> AIM OF THE EXERCISE
For the records below, tally the lines that contain "present" and give only that number.

START INFORMATION

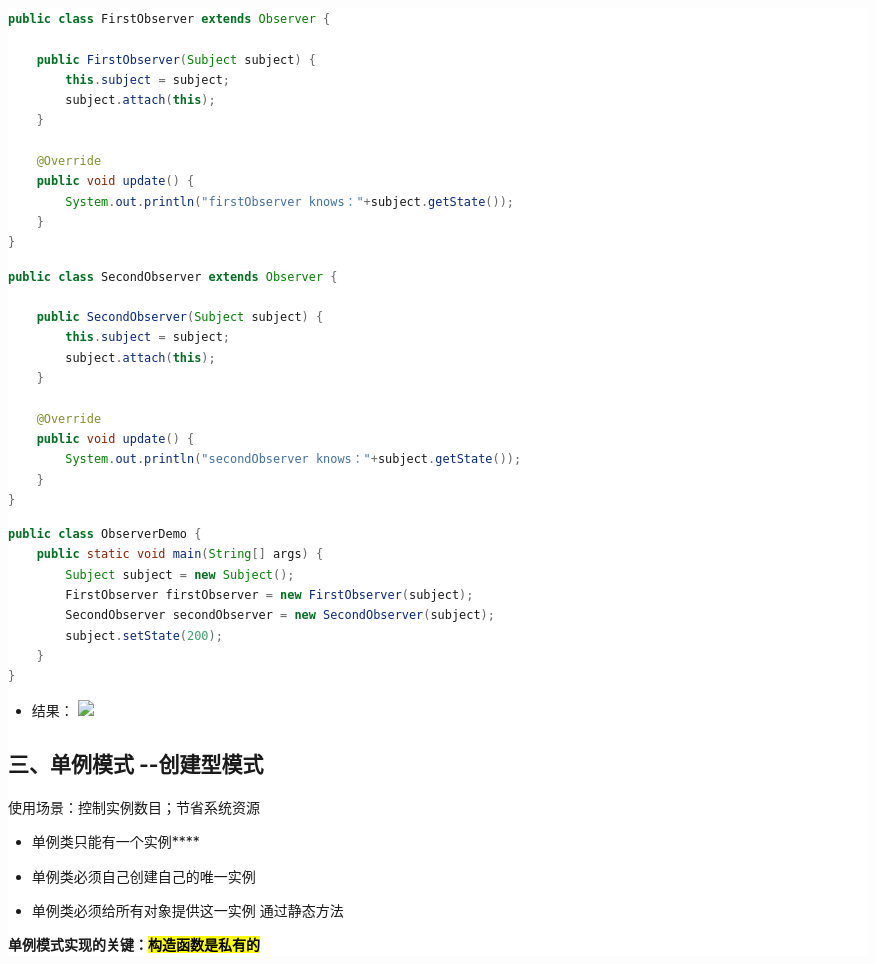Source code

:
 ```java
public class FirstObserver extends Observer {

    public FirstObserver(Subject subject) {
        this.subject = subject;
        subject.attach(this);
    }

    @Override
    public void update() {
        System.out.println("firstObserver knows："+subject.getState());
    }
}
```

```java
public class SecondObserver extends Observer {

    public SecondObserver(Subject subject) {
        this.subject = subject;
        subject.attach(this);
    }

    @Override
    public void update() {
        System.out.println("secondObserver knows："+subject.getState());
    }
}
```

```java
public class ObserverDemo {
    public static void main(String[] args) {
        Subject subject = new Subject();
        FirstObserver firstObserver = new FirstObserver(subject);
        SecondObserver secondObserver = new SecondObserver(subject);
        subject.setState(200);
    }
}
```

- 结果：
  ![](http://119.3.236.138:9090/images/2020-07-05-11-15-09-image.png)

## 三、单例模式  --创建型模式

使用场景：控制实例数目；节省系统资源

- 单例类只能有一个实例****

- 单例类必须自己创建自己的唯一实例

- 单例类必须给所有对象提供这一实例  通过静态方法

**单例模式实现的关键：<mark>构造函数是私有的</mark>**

END INFORMATION
START INFORMATION

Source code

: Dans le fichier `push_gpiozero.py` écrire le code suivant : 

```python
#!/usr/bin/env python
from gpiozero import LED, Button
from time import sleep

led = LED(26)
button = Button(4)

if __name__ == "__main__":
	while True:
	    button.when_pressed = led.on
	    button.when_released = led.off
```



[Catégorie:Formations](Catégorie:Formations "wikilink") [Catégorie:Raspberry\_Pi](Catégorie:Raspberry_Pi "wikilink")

END INFORMATION
START INFORMATION

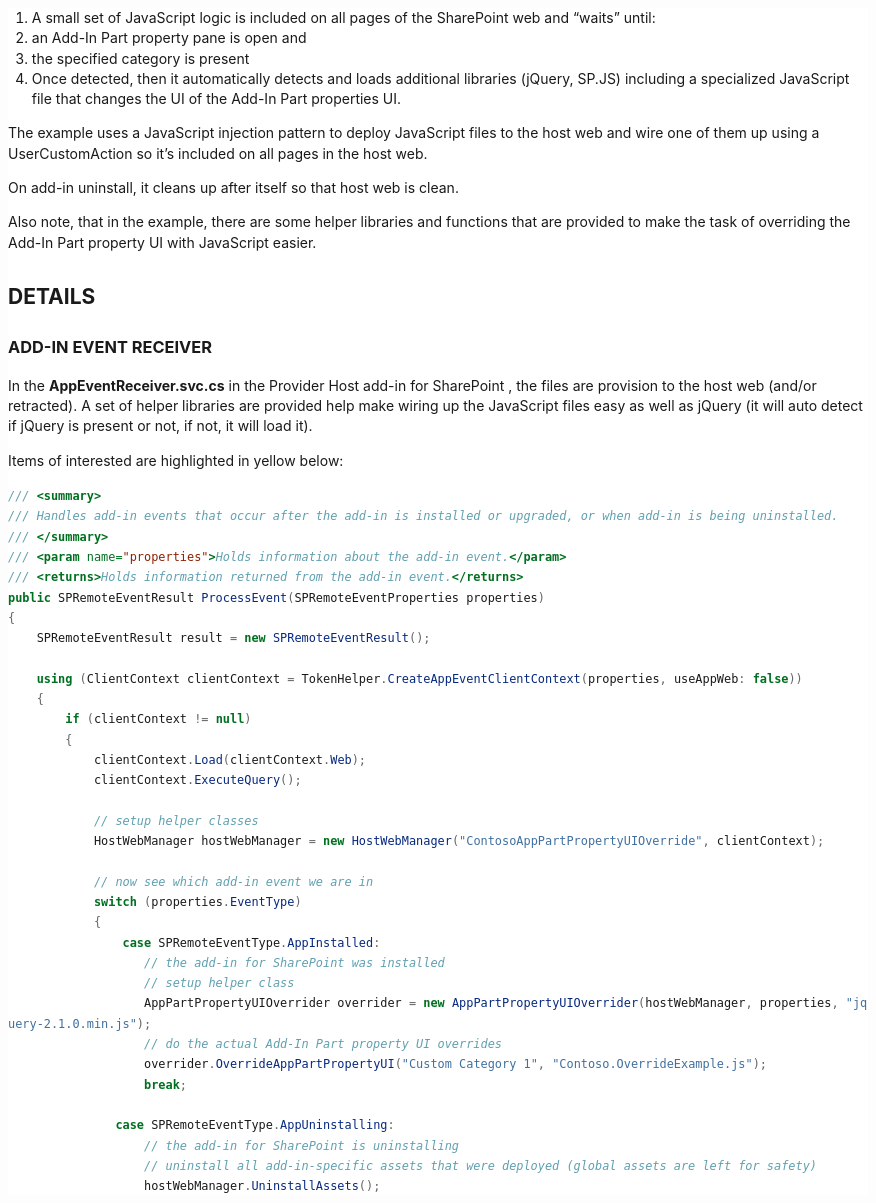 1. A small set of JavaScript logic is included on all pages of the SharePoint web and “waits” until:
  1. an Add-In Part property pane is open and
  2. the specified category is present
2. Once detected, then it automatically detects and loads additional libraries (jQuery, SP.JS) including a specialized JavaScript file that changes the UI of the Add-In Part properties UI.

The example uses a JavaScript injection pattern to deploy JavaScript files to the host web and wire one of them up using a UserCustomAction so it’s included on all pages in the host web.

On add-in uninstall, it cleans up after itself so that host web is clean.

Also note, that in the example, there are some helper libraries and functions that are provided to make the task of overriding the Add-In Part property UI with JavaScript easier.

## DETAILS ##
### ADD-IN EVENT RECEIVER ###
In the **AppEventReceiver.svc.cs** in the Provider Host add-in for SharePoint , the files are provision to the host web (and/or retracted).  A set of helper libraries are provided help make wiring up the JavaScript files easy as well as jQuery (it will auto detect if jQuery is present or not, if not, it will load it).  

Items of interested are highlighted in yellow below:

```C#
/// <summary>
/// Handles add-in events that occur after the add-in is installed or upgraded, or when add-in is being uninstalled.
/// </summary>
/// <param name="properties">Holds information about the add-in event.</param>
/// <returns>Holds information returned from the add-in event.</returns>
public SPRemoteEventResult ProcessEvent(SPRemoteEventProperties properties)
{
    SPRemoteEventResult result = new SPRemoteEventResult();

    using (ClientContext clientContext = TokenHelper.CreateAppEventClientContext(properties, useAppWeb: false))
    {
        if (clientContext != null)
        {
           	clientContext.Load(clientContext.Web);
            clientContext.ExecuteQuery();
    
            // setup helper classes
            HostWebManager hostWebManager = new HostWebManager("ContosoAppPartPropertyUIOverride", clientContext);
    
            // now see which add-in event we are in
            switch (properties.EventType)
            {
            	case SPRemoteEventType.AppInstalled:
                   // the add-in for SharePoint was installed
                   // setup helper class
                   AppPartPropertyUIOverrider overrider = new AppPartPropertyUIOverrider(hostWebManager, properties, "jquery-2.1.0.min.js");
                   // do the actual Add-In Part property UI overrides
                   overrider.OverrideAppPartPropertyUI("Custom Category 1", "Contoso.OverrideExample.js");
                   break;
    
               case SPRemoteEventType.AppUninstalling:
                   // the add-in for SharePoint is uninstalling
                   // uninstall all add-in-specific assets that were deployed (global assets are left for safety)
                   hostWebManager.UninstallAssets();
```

END INFORMATION

> SOLUTION TO THIS EXERCISE
2